Records contained in a dataset:
= Beginning of Section =

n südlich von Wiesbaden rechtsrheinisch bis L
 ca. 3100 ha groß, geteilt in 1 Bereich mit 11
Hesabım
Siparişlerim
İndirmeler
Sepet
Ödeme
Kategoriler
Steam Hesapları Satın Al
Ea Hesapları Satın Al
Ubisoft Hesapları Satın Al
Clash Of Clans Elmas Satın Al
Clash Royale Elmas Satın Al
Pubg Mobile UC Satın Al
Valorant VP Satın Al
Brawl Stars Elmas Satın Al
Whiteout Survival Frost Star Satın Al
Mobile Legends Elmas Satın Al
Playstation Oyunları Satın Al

= End of Section =
= Beginning of Section =

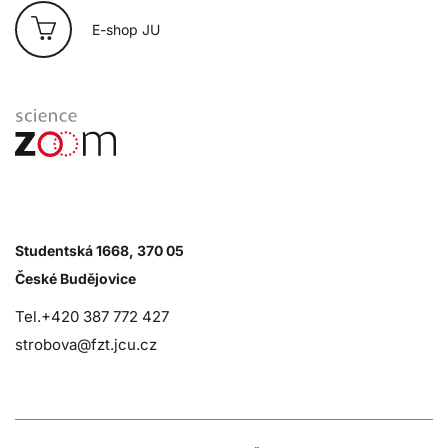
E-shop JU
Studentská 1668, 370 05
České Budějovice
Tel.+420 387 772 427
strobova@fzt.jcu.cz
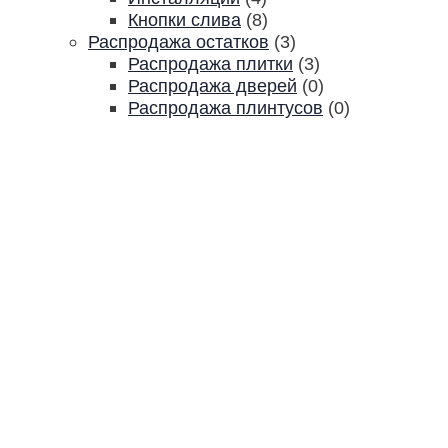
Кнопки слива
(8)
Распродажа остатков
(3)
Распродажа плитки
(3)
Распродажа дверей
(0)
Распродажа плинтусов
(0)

= End of Section =

Job item:
Take exactly the lines from the one containing "n südlich von Wiesbaden rechtsrheinisch bis L" through the one containing "Playstation Oyunları Satın Al" in the data above, and output them with nothing added.

Solution:
n südlich von Wiesbaden rechtsrheinisch bis L
 ca. 3100 ha groß, geteilt in 1 Bereich mit 11
Hesabım
Siparişlerim
İndirmeler
Sepet
Ödeme
Kategoriler
Steam Hesapları Satın Al
Ea Hesapları Satın Al
Ubisoft Hesapları Satın Al
Clash Of Clans Elmas Satın Al
Clash Royale Elmas Satın Al
Pubg Mobile UC Satın Al
Valorant VP Satın Al
Brawl Stars Elmas Satın Al
Whiteout Survival Frost Star Satın Al
Mobile Legends Elmas Satın Al
Playstation Oyunları Satın Al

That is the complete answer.